Yüksel KOÇ: Bizler eylem içerisinde olan insanlar olarak eylem planlaması yapma şansımız yok. Artık gücümüz ve enerjimiz buna yetmiyor. Benim bildiğim, pratik güç birliği bileşeni ve yoldaşların taleplerini sahiplenen bir platform kurulması söz konusu. Bir dizi eylem ve etkinlik hep birlikte örgütlenecek. Bizim bu direnişimiz, sadece Kürt halkı için değil, Türkiyeli devrimcilerin, sosyalistlerin, demokratların bilmesi gereken şudur; biz bedenimizi ölüme yatırırken, bugün nasıl ki Rojava’da yaşam bulan kadın özgürlükçü, bütün kimliklerin ve inançların özgür ve eşit ortak yaşamıysa, biz bunun her coğrafyada hayat bulabilmesi için bu direnişi geliştiriyoruz. Bedenimizi ölüme yatırırken Türkiyeli, Kürdistanlı, Asuri, Süryani, Ermeni, Laz, Çerkez bütün halkların, yine Alevi, Ezidi, Hristiyan tüm inanç gruplarının, başta kadınlar için olmak üzere bütün özgürlükler ve eşitlikler için bedenimizi ölüme yatırmışız. Kadın özgürlüğü bizim mutlaka bizim bu tecritle kırmamız gereken bir noktadır çünkü tecrit aynı zamanda kadın özgürlüğüne vurulan bir tecrittir. Bundan sonraki eylemlerde arkadaşlarımız, dostlarımız tartışıyor süreci. Bir toplantı yapılacak ve daha net olacak her şey. Aynı zamanda bu hafta sonu tüm ülkelerde, eyaletler merkezli eylemler olacak. 27 Şubat’ta Avrupa Parlamentosu önünde Avrupa merkezli yürüyüş ve miting olacak. 2 Mart’ta başta Almanya olmak üzere tüm ülkelerde merkezi eylemler olacak. Günlük olarak ta eylemler oluyor ve olmaya da devam edecek. Bu süreçte başta ailelerimiz olmak üzere, tüm dostlarımız arkadaşlarımızla hem eylemleri hem de uluslararası kurumları harekete geçirmek için fax ve mektuplarla başta CPT ve AP nezdinde bir kampanya örgütlenmelidir. Bu iki kurum bu suçun ortaklarıdır.

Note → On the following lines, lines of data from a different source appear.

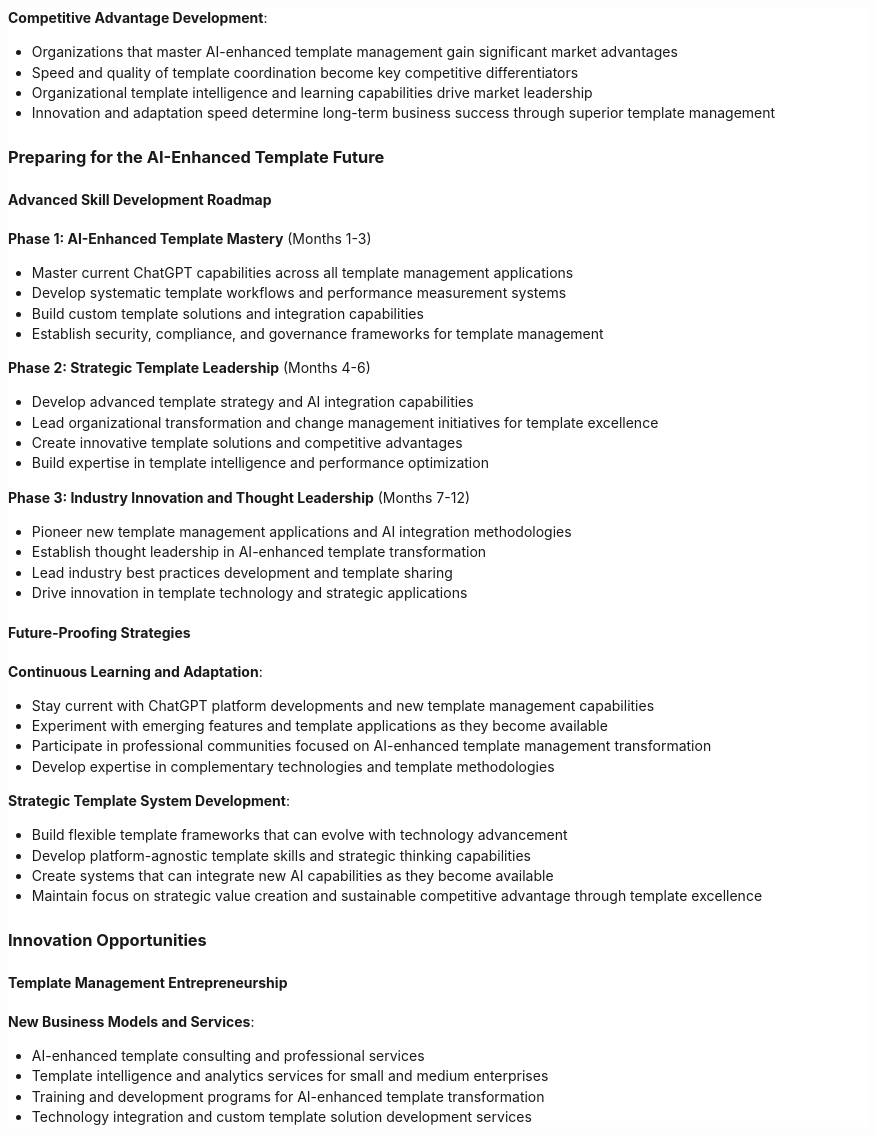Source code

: **Competitive Advantage Development**:
- Organizations that master AI-enhanced template management gain significant market advantages
- Speed and quality of template coordination become key competitive differentiators
- Organizational template intelligence and learning capabilities drive market leadership
- Innovation and adaptation speed determine long-term business success through superior template management

### Preparing for the AI-Enhanced Template Future

#### Advanced Skill Development Roadmap

**Phase 1: AI-Enhanced Template Mastery** (Months 1-3)
- Master current ChatGPT capabilities across all template management applications
- Develop systematic template workflows and performance measurement systems
- Build custom template solutions and integration capabilities
- Establish security, compliance, and governance frameworks for template management

**Phase 2: Strategic Template Leadership** (Months 4-6)
- Develop advanced template strategy and AI integration capabilities
- Lead organizational transformation and change management initiatives for template excellence
- Create innovative template solutions and competitive advantages
- Build expertise in template intelligence and performance optimization

**Phase 3: Industry Innovation and Thought Leadership** (Months 7-12)
- Pioneer new template management applications and AI integration methodologies
- Establish thought leadership in AI-enhanced template transformation
- Lead industry best practices development and template sharing
- Drive innovation in template technology and strategic applications

#### Future-Proofing Strategies

**Continuous Learning and Adaptation**:
- Stay current with ChatGPT platform developments and new template management capabilities
- Experiment with emerging features and template applications as they become available
- Participate in professional communities focused on AI-enhanced template management transformation
- Develop expertise in complementary technologies and template methodologies

**Strategic Template System Development**:
- Build flexible template frameworks that can evolve with technology advancement
- Develop platform-agnostic template skills and strategic thinking capabilities
- Create systems that can integrate new AI capabilities as they become available
- Maintain focus on strategic value creation and sustainable competitive advantage through template excellence

### Innovation Opportunities

#### Template Management Entrepreneurship

**New Business Models and Services**:
- AI-enhanced template consulting and professional services
- Template intelligence and analytics services for small and medium enterprises
- Training and development programs for AI-enhanced template transformation
- Technology integration and custom template solution development services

AHM: Son olarak eylemin yönelimi hakkında bir şeyler söylemek ister misiniz? Elbette başka eklemek istediklerinizle beraber.

Yüksel KOÇ: Biz eylemdeki arkadaşlar, hepimiz şu konuda çok netiz; sonuç alana kadar eylemimizi sürdüreceğiz. Bedelse de bedelini ödeyeceğiz. Şehadetse de şehadete hoş geldin, sefa geldin diyeceğiz. Nasıl ki Che Guevara diyordu, “Savaş sloganlarımız kulaktan kulağa yayılacaksa ve silahlarımız elden ele geçecekse ve başkaları mitralyöz sesleriyle, savaş ve zafer naralarıyla cenazelerimize ağıt yakacaklarsa ölüm hoş geldi, safa geldi” biz de tecridi kıracaksak, özgürlük eşitlik için bunun bir neferi olacaksak, böyle onurlu bir şehadete de hoş geldin, sefa geldin diyeceğiz. Elbette şehadet olmadan bu işi çözmek istiyoruz, halkımızın bunu bilmesini istiyoruz. O noktaya gelirse de hiç birimiz korkmuyoruz, net kararlıyız, moralimiz çok yüksektir, bedenimiz eriyor ama moralimiz yüksektir. İnancımız, kararlılığımız yüksektir. Tüm devrimci yoldaşlara, tüm arkadaşlara, tüm hevallere, tüm halkımıza direnişçi arkadaşlar adına sevgimizi, saygımızı gönderiyoruz. Bilin ki hepiniz adına direniyoruz, Alevinin adına, sosyalistin adına, demokratlar adına, kadınlar adına, gençler adına, Asuriler adına, Çerkezler adına, özgürlük eşitlik isteyen herkes adına direniyoruz ve kazanacağız.  Kazanan biz olacağız, kaybeden faşizm olacak.

Ek olarak ta, Münih mahkemesinde olan ve hala hapishanede tutulan arkadaşa selamlarımızı gönderiyoruz. O her zaman bizim onur direnişçimizdir, her zaman bizim öncü direnişçimizdir. O Kemallerin, Hayrilerin ardılıdır. Kemallerin, Hayrilerin direnişini faşizmin en katmerli olduğu hapishanelerde direnişler yaparak taşıdı. O hep bizim yüreklerimizdedir. Hep bize moral oluyor, bizim aramızda kilometrelerce mesafe yok biz aynı yürek olmuşuz. Bizim aramızda ne duvarlar kalmış ne zindan kalmış, o ve arkadaşlarını direniş ruhuyla selamlıyoruz.

AHM: Bizlere zaman ayırdığınız için çok teşekkür ediyoruz, mücadelenizde başarılar diliyoruz.